Shinichi:My father used to say, “The lifecycle of a product should be at least a hundred years.” At this point, many of his designs have been in use for over sixty. His cutlery, still in production after ages on the market, has sold about the same over the past few decades, no major spikes, but no dips either. From a management perspective, who could ask for more than that? In my personal opinion, capitalism today has gone too far. This idea that you can always increase sales is unsustainable. In the 1970s, my father became increasingly concerned with the environment, asserting that “instead of focusing on making things, we need to reconsider how we’re throwing things away.” Slowly but surely, consumers have begun to sympathize with this idea. By continuing to produce Sori Yanagi’s products, we hope to keep this message alive.

Rebekka Bay
Creative Director of UNIQLO New York R&D Center. Born in 1969 in Denmark.

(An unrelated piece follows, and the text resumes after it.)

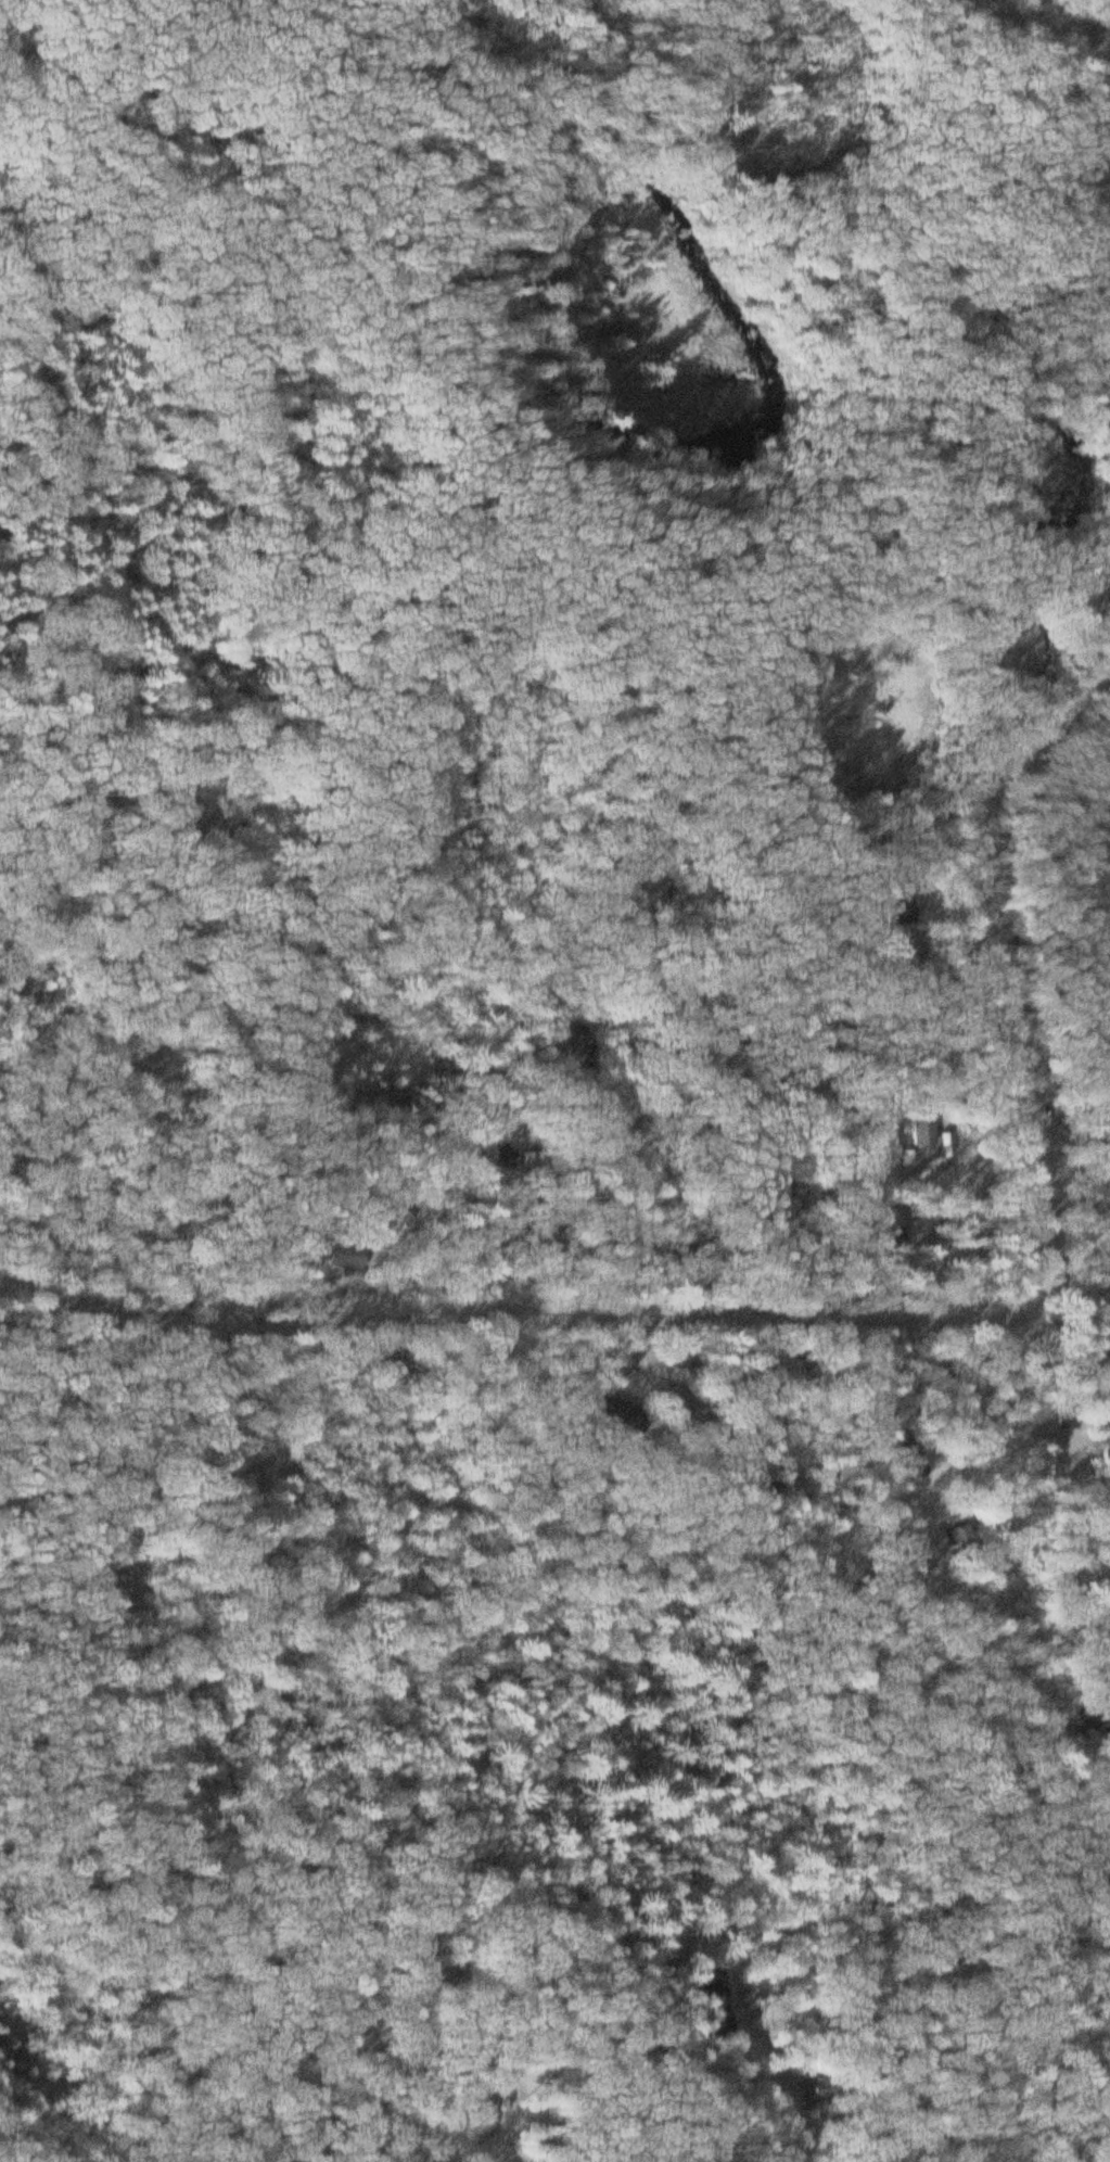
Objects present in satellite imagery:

Formerly Creative Director of <COS>, <GAP> and <Everlane>, Rebekka has been Creative Director of UNIQLO New York R&D Center, since 2017.
Sori Yanagi
Industrial Designer. Born in 1915 in Tokyo. Graduated from Tokyo Fine Arts School (today, Tokyo University of the Arts). In 1957, his Butterfly Stool and white porcelain designs won him a Gold Medal at La Triennale di Milano. From 1977 to 2006, he was Director of the Japanese Folk Crafts Museum in Komaba, Tokyo. He died in 2011.